Text for analysis ▸
# # #
I catch a thought you in the corners of my day. The thought stays at my heels, a hunter tracking a herd of burnt-orange Musk Ox across half-frozen hills of ancient France. I am able to imagine you because my body is the downstream conclusion of your own dreaming. All I am is because you shot an arrow of consciousness through your children. Like tossing a rock down a well. Can you hear my echo?
I do not know what anchors my imagination so strongly to your Mastodon world of magic and shadow. Perhaps I am curious, like all my ape siblings, and mourning for unknown stories to enrich those you stained upon stone. What rituals did you create to fill the caverns of our forebrain? What gods or demons dogged your evenings, colored your days?
How did you see other enlightened apes? Was the Neanderthal a gentle lover? Did the Denisovan share their bodies willingly, joyfully?
# # #
Dataset content ▸
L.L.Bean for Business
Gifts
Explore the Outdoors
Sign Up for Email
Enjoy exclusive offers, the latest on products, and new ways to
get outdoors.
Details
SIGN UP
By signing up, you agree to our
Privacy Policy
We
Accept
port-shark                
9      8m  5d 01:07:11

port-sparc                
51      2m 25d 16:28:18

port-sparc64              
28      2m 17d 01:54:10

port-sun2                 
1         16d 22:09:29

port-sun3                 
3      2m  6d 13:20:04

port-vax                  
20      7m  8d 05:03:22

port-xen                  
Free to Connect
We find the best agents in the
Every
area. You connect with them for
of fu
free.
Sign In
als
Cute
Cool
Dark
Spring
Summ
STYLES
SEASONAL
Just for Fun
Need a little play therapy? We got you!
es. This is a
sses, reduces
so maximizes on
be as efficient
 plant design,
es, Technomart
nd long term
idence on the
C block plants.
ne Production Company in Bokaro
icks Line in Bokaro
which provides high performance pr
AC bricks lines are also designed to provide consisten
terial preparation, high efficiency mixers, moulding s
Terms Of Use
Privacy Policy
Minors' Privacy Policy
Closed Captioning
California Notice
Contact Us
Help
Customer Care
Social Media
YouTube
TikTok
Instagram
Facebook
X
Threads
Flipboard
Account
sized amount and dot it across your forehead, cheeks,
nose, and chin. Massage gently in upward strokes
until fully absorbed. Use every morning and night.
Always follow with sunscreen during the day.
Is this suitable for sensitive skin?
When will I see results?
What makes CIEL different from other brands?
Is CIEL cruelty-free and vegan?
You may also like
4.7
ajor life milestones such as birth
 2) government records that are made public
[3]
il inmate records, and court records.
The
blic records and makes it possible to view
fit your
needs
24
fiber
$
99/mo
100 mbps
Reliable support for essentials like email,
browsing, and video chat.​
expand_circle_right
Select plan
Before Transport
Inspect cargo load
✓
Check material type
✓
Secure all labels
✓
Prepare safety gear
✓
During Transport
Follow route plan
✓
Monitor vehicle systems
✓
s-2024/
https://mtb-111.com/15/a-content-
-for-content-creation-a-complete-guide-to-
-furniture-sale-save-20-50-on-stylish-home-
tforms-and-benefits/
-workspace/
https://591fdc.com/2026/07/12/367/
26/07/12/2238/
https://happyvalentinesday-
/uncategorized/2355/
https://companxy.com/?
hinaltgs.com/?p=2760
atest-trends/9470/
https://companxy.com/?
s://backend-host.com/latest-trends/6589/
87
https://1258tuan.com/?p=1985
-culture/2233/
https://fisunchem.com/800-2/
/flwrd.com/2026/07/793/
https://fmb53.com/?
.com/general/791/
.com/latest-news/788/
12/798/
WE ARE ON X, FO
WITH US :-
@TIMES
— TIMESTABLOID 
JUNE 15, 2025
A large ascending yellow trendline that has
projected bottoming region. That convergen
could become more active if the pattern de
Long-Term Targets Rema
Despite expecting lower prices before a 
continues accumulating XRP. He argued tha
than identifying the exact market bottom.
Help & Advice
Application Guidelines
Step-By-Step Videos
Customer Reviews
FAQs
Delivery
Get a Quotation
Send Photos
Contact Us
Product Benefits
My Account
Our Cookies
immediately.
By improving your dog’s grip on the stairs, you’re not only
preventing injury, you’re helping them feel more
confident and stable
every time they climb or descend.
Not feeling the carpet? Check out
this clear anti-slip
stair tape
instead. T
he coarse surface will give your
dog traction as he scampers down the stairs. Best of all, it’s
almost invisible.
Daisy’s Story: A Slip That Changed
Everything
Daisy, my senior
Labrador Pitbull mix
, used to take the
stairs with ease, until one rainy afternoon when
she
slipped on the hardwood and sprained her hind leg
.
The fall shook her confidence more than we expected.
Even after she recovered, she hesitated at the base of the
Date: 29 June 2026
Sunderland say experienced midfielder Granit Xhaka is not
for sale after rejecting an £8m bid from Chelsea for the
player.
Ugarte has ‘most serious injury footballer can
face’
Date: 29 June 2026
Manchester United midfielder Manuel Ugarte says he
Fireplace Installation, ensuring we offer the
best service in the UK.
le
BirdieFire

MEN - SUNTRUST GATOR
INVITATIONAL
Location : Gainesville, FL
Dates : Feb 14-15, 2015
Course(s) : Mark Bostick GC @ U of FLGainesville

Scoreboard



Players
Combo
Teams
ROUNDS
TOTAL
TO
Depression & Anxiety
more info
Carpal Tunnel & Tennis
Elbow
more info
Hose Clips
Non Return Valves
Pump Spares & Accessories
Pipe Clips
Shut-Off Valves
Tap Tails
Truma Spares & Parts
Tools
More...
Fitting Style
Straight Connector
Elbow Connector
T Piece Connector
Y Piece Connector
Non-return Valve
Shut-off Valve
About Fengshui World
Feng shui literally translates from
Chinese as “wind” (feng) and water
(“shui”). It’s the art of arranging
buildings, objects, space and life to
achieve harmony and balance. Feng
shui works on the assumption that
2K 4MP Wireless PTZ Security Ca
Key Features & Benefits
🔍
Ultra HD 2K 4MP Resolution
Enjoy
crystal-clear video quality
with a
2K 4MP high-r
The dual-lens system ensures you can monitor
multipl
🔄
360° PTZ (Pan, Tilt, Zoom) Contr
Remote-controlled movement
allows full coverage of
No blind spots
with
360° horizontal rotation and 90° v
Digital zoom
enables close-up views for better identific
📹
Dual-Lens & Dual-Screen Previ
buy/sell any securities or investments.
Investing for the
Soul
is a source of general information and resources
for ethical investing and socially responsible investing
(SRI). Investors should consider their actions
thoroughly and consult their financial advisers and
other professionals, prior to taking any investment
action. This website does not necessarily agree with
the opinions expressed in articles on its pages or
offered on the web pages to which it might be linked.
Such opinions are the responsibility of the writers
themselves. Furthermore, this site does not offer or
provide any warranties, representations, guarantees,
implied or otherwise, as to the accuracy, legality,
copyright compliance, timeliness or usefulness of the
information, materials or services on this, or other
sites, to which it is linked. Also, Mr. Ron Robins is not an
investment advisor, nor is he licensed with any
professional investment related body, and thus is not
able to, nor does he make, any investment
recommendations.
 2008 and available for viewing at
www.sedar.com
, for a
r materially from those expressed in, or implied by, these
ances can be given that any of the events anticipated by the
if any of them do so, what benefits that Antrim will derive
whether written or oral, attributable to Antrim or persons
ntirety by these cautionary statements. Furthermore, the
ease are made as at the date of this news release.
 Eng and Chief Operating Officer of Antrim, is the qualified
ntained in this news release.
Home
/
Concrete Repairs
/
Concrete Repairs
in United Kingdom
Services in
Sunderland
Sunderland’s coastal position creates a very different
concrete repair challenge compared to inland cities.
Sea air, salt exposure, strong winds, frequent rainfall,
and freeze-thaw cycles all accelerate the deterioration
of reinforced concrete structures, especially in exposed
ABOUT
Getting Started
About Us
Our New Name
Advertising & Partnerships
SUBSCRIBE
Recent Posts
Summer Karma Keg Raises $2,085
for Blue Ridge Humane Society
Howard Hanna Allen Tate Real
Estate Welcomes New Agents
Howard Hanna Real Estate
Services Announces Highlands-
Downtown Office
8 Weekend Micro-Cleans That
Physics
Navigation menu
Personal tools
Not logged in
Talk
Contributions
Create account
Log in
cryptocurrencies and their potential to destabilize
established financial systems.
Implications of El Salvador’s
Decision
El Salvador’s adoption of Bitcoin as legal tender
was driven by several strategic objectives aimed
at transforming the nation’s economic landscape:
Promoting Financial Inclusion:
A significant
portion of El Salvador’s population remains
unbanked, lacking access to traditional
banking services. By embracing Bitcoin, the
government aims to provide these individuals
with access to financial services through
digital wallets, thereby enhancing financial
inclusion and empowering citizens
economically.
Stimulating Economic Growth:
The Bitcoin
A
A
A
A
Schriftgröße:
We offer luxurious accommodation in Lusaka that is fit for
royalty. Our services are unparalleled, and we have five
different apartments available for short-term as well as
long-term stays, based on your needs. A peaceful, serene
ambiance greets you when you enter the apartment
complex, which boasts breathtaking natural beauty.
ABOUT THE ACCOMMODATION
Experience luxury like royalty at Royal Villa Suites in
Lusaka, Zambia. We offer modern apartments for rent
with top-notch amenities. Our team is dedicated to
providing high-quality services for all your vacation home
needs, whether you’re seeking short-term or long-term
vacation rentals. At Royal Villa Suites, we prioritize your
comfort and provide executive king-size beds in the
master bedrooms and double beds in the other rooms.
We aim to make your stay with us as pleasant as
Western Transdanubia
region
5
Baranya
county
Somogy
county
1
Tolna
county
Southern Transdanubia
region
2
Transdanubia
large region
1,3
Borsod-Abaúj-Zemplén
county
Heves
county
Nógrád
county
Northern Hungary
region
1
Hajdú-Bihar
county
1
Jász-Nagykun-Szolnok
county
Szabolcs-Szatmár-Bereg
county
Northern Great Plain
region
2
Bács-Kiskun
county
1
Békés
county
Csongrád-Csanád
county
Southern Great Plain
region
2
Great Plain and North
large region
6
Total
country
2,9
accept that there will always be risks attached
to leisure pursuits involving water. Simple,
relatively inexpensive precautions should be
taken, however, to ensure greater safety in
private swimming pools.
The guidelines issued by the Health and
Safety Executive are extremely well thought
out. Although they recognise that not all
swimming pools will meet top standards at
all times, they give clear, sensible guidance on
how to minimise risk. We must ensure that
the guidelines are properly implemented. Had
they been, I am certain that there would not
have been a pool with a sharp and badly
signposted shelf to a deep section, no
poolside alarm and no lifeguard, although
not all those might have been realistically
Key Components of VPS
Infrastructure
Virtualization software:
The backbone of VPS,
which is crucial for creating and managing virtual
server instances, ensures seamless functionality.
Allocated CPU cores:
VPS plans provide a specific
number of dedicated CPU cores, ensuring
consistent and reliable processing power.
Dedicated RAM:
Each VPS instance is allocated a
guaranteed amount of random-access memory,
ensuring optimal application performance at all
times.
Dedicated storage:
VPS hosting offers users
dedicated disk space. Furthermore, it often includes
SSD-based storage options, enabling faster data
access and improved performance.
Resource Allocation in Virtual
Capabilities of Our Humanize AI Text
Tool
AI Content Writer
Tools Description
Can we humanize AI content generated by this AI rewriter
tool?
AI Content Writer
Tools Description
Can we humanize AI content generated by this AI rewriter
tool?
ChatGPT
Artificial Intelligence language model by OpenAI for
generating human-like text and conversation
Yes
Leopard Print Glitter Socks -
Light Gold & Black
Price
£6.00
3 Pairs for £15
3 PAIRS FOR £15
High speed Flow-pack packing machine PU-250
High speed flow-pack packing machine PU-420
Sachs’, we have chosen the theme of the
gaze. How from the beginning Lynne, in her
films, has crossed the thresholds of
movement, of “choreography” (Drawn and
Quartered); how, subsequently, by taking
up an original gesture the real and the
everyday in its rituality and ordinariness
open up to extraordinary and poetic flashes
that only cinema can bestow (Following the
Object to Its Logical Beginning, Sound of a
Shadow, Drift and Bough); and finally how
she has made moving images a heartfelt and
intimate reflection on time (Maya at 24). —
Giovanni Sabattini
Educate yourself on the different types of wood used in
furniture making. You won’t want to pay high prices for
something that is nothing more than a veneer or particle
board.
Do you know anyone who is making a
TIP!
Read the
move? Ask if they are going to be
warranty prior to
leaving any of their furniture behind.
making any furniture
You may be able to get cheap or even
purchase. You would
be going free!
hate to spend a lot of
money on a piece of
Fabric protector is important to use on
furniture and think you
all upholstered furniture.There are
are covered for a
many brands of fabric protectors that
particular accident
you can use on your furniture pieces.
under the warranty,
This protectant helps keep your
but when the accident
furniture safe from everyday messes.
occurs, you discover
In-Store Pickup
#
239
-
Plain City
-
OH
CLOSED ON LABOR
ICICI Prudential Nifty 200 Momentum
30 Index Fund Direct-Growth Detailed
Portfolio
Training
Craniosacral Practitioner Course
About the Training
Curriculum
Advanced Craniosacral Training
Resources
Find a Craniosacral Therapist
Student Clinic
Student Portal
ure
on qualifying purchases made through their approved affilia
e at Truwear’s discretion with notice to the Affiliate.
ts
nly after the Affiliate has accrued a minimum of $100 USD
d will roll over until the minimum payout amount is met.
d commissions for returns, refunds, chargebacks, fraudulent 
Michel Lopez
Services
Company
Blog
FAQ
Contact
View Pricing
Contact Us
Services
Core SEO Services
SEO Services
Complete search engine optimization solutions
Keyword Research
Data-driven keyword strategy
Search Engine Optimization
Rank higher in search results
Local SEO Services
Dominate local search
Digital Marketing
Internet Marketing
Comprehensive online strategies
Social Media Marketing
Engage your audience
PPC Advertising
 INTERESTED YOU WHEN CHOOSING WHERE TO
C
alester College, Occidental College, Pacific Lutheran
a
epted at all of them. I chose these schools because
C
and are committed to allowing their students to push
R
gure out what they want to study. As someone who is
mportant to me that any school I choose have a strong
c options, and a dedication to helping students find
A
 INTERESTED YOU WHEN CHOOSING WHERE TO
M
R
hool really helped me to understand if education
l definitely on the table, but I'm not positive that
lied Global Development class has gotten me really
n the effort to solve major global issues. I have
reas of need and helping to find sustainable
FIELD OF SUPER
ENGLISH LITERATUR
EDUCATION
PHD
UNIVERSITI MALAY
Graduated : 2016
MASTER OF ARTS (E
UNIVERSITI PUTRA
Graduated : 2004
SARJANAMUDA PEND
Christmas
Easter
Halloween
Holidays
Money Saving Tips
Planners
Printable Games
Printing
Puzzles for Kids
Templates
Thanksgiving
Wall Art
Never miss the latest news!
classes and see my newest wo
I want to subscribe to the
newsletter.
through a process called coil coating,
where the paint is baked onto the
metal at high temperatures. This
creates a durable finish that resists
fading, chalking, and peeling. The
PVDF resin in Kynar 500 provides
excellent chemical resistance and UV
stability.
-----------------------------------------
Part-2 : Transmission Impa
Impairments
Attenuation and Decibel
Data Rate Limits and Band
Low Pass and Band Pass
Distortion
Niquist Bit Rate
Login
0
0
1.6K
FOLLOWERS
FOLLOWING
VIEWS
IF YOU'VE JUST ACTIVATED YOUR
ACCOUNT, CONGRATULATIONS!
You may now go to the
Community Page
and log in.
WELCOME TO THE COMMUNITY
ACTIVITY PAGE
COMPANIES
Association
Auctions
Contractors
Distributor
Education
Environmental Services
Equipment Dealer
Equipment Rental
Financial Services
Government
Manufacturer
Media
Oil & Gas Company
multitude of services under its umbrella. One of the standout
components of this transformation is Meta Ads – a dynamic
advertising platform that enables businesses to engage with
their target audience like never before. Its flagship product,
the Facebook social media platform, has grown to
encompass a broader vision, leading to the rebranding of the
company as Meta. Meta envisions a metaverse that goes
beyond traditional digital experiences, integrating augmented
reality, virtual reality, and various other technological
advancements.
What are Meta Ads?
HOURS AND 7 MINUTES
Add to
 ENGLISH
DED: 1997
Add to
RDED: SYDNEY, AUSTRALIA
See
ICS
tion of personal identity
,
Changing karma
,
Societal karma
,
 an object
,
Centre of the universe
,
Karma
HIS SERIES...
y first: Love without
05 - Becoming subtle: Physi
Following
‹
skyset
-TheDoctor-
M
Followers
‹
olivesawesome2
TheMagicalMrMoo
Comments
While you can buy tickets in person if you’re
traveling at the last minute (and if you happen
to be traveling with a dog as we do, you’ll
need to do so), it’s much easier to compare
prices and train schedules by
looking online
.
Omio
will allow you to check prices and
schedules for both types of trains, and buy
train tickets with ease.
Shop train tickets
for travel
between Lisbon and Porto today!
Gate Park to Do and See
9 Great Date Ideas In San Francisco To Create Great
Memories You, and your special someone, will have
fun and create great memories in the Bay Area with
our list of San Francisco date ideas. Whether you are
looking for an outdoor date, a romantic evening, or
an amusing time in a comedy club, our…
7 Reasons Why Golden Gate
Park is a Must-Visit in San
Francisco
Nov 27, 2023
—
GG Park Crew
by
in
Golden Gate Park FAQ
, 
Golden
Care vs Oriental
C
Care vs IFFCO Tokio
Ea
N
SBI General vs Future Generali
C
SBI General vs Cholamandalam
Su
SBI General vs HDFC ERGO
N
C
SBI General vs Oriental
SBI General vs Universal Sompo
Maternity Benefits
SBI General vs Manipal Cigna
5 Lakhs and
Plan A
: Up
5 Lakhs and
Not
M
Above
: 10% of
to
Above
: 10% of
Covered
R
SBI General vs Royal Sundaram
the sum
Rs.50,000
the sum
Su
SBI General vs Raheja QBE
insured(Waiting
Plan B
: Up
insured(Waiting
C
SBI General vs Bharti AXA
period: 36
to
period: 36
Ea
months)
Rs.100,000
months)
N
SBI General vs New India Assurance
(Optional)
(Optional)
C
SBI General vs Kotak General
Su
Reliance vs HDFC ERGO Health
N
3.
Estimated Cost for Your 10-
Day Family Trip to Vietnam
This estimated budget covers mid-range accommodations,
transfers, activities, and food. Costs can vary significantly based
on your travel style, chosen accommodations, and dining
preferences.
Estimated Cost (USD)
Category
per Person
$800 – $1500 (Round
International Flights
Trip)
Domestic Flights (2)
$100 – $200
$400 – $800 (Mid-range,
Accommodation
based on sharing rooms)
# # #
What is required ▸ Carry on writing the piece addressed to an ancient ancestor, picking up after its final sentence. The data above is separate material, unrelated to the piece addressed to an ancient ancestor.

Exercise answer ▸
I wonder if the genetic shadows I carry speak to a love-soaked weaving of bodies. The passions knotted between my twisting code speak to a darker outcome. I see no others of our sister species living freely today. Only their echo in my brow, my love of growing things.
Could you, deep time mother, imagine me sitting here imagining you, carrying pieces of your body in my own? Something aches inside me without a story. I think it’s you. Pushing my toes into dirt. Lifting my eyes to the clouds.
My body is longing for a center.
Looking back through myself, I see you. A speck. Waving on a hill. Mountains of ice retreating forever behind you.